Re: [saag] Liking Linkability

On 18 Oct 2012, at 21:29, Ben Laurie <ben@links.org> wrote:

> On Thu, Oct 18, 2012 at 8:20 PM, Henry Story <henry.story@bblfish.net> wrote:
>> 
>> On 18 Oct 2012, at 21:04, Mouse <mouse@Rodents-Montreal.ORG> wrote:
>> 
>>>> [...]
>>>> Unfortunately, I think that's too high of a price to pay for
>>>> unlinkability.
>>>> So I've come to the conclusion that anonymity will depend on
>>>> protocols like TOR specifically designed for it.
>>> 
>>> Is it my imagination, or is this stuff confusing anonymity with
>>> pseudonymity?  I feel reasonably sure I've missed some of the thread,
>>> but what I have seem does seem to be confusing the two.
>>> 
>>> This whole thing about linking, for example, seems to be based on
>>> linking identities of some sort, implying that the systems in question
>>> *have* identities, in which case they are (at best) pseudonymous, not
>>> anonymous.
>> 
>> With WebID ( http://webid.info/ ) you have a pseudonymous global identifier,
>> that is tied to a document on the Web that need only reveal your public key.
>> That WebID can then link to further information that is access controlled,
>> so that only your friends would be able to see it.
>> 
>> The first diagram in the spec shows this well
>> 
>>  http://webid.info/spec/#publishing-the-webid-profile-document
>> 
>> If you put WebID behind TOR and only have .onion WebIDs - something that
>> should be possible to do - then nobody would know WHERE the box hosting your
>> profile is, so they would not be able to just find your home location
>> from your ip-address. But you would still be able to link up in an access
>> controlled manner to your friends ( who may or may not be serving their pages
>> behind Tor ).
>> 
>> You would then be unlinkable in the sense of
>> http://tools.ietf.org/html/draft-iab-privacy-considerations-03
>> 
>> [[
>>      Within a particular set of information, the
>>      inability of an observer or attacker to distinguish whether two
>>      items of interest are related or not (with a high enough degree of
>>      probability to be useful to the observer or attacker).
>> ]]
>> 
>> from any person that was not able to access the resources. But you would
>> be linkable by your friends. I think you want both. Linkability by those
>> authorized, unlinkability for those unauthorized. Hence linkability is not
>> just a negative.
> 
> I really feel like I am beating a dead horse at this point, but
> perhaps you'll eventually admit it. Your public key links you.
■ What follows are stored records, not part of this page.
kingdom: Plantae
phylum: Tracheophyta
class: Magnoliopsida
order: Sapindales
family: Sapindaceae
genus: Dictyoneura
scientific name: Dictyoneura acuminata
The question is to whom? What is the scenario you are imagining, and who is
the attacker there?

> Access
> control on the rest of the information is irrelevant. Indeed, access
> control on the public key is irrelevant, since you must reveal it when
> you use the client cert.

You are imagining that the server I am connecting to, and that I have
decided to identify myself to, is the one that is attacking me? Right?
Because otherwise I cannot understand your issue. 
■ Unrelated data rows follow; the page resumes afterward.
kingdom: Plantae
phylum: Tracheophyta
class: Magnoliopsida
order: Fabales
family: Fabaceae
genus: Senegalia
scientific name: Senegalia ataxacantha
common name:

But then I still do not understand your issue, since I deliberately
did connect to that site in an identifiable manner with a global id.
I could have created a locally valid ID only, had I wanted to not 
connect with a globally valid one.

So your issue boils down to this: if I connect to a web site deliberately
with a global identifier, then I am globally identified by that web site.
Which is what I wanted.

So perhaps it is up to you to answer: why should I not want that? 

> Incidentally, to observers as well as the
> server you connect to.

Not when you re-negotiation I think. 
And certainly not if you use Tor, right?